### Material supplied:
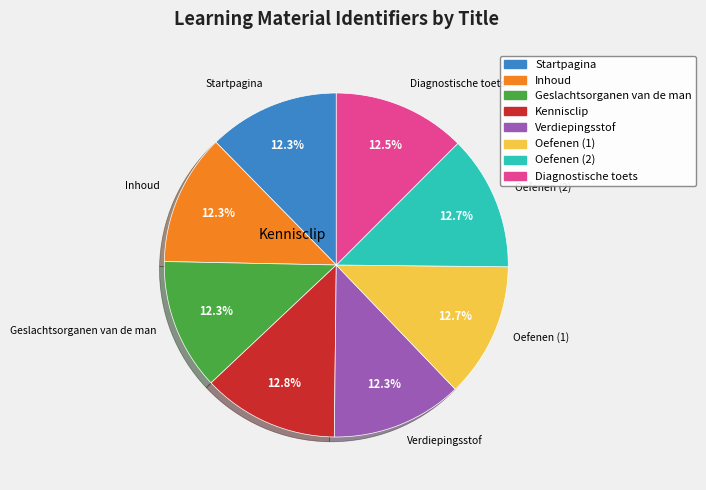

What is the ratio of the value at Verdiepingsstof to the value at Oefenen (1)?

1.0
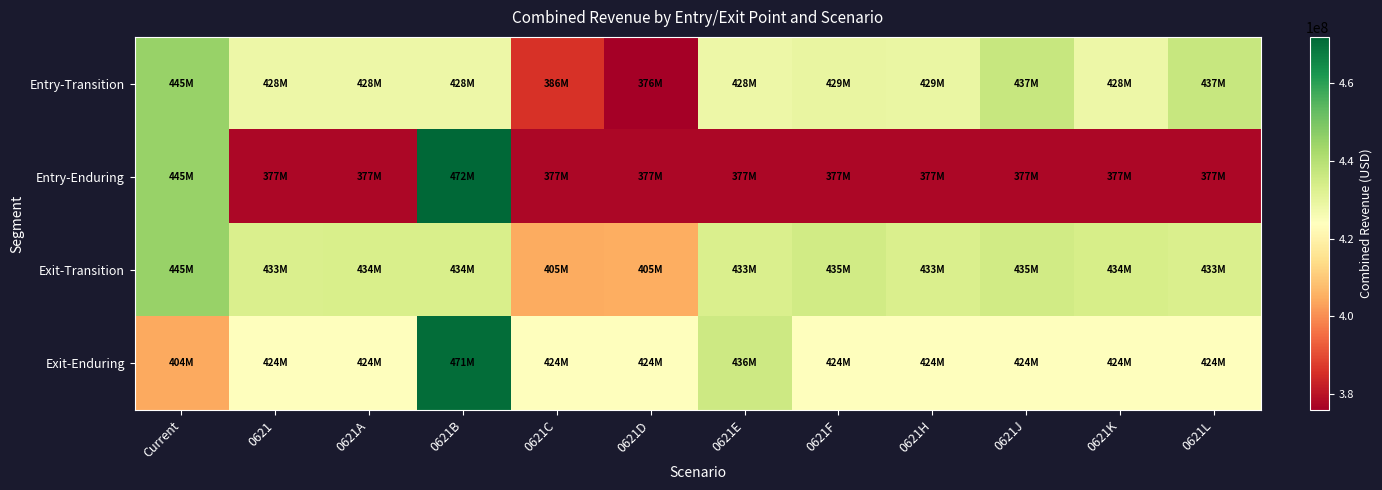

List the series in order of their peak value, lowest first.

Entry-Transition, Exit-Transition, Exit-Enduring, Entry-Enduring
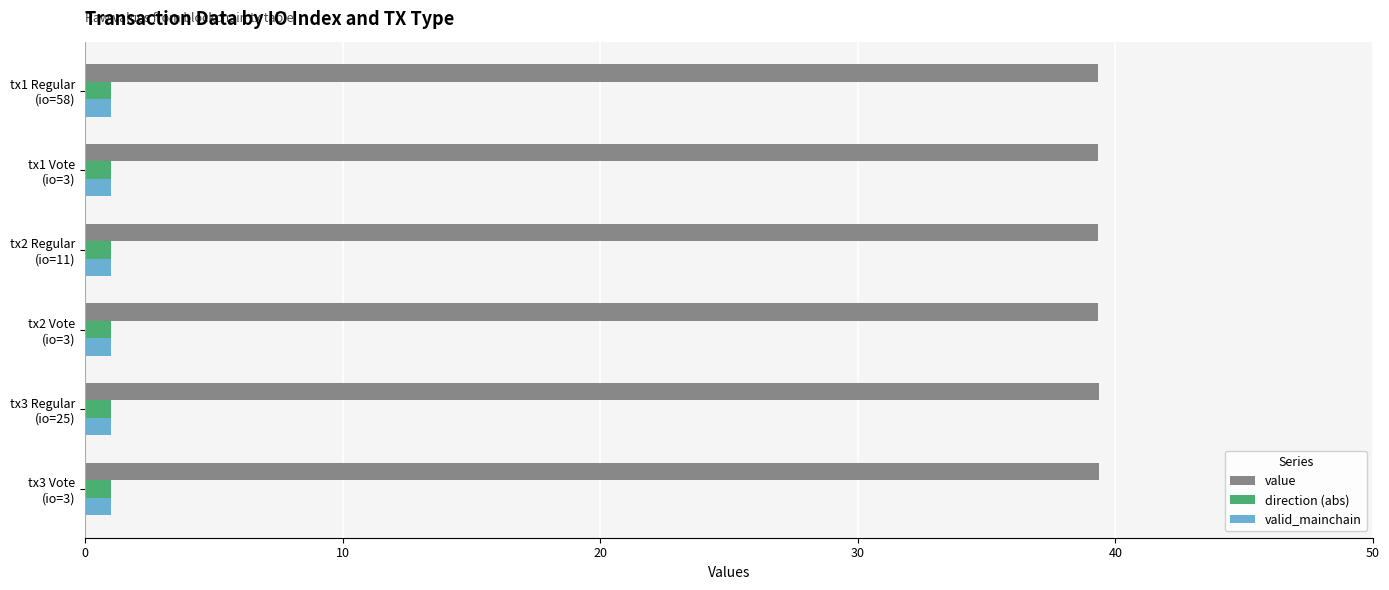

Which series has the largest total across all categories?

value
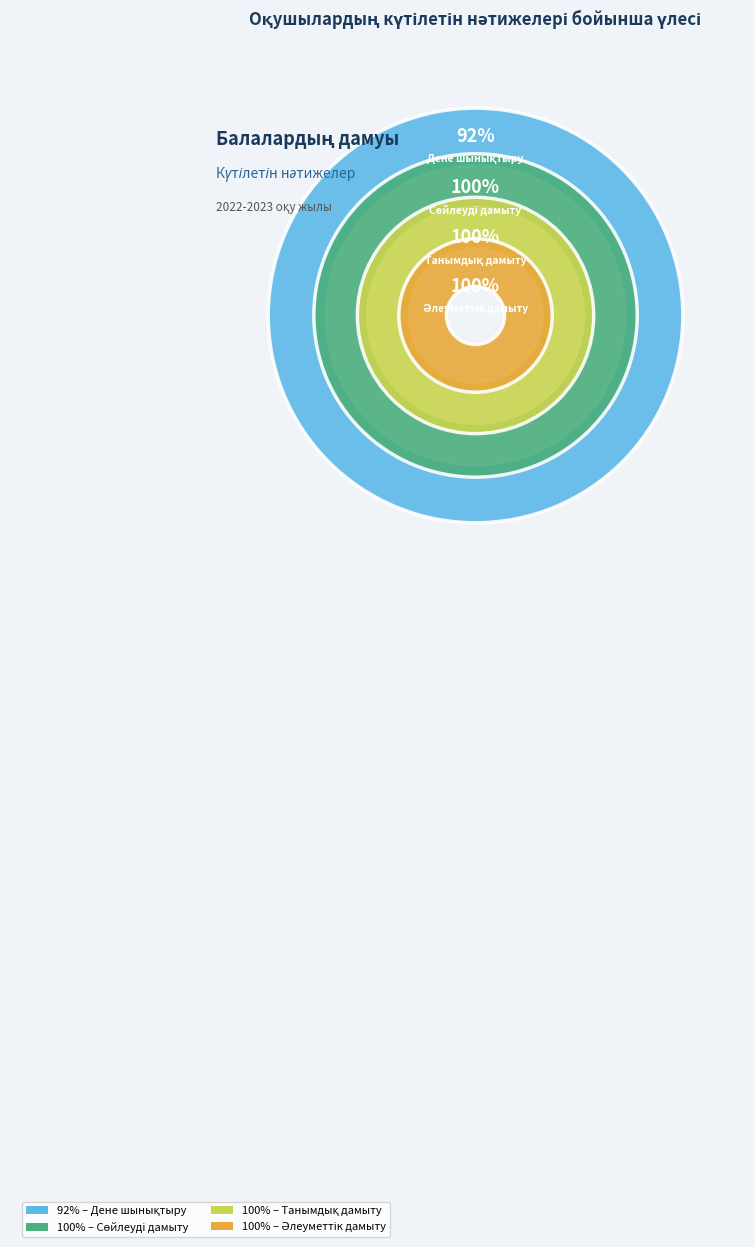

Which has a higher value, Сөйлеуді дамыту or Дене шынықтыру?

Сөйлеуді дамыту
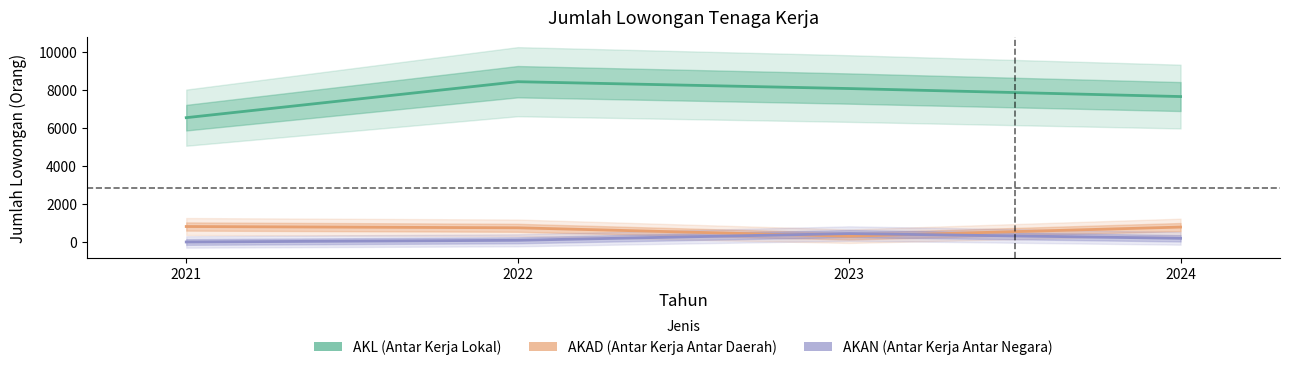

Reading left to right, extract all data points from this chart.

AKL: 2021=6535	2022=8426	2023=8066	2024=7645
AKAD: 2021=813	2022=746	2023=304	2024=784
AKAN: 2021=0	2022=89	2023=443	2024=193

### What is needed:
Could you output every line from the one containing "Entry-Transition, Exit-Transition, Exit-Enduring, Entry-Enduring" down to the end of the lines above, both ends included, word for word and with the pictures left out?

### Result of this task:
Entry-Transition, Exit-Transition, Exit-Enduring, Entry-Enduring

Which series has the largest total across all categories?

value

Which has a higher value, Сөйлеуді дамыту or Дене шынықтыру?

Сөйлеуді дамыту

Reading left to right, extract all data points from this chart.

AKL: 2021=6535	2022=8426	2023=8066	2024=7645
AKAD: 2021=813	2022=746	2023=304	2024=784
AKAN: 2021=0	2022=89	2023=443	2024=193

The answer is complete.